I recently started using Deep Speech for audio transcriptions. I have doubts to clarify
Here is are the specification
Training or Inference - Both
DeepSpeech branch/version - 0.7.4
OS Platform and Distribution (e.g., Linux Ubuntu 18.04) - Linux - Ubuntu 18.04
Python version - 3.6.9
TensorFlow version - tensorflow-gpu==1.15.2
Inference :
1.What are the specifications to keep in mind regarding the audio file to be used for the inference?
Because I have different format file (.mp3,.wav, etc…)
2. Is there any restriction of the length of the audio( in mins )?
Training:
I started training the custom model . I want to understand what are the basic specifications for training model?
I understand it should be .wav file and mono channel . What is the maximum wav file size ?
Can we provide custom scorer file while training the custom model?
Thank you for the guidance @lissyx . I will try that out .
Could you please help me answering the queries related to inference part also ?
What are the specifications to keep in mind regarding the audio file to be used for the inference?
Because I have different format file (.mp3,.wav, etc…)
Is there any restriction of the length of the audio( in mins )?
lissyx
((slow to reply) [NOT PROVIDING SUPPORT])
6
Thank you for the information .
I want to understand one thing as you mentioned inference depends on training spec , so the following question is since in training we are allowed only to provide .wav files only with 16KHz audio sample rate , so does that mean in inference also we should convert the audio files to ,wav format and 16KHz for providing it for inference .
Why am I asking this because as I already mentioned I have audio files of different format ?
Please help me understand this to move forward in right direction.
lissyx
((slow to reply) [NOT PROVIDING SUPPORT])
8
We extract MFCC, so I guess you can do that with any format.
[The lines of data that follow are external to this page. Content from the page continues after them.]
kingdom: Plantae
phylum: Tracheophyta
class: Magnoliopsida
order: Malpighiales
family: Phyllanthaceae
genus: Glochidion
We only test for WAV at 16kHz and 8kHz. The only constraint is that your inference data needs to match your training data.
This thread would have been useful if only we were told how important it is to match the audio codec of the recording. I am sure the more we match, the better it is. For example, is it more important to match the person that speak than the audio codex? It seems that we need to go deep in the documentation simply to get an idea of what is important to match. Just saying that the inference data needs to match the training data is not very informative. It does not help much in deciding a trade off between the time we spent at training versus quality.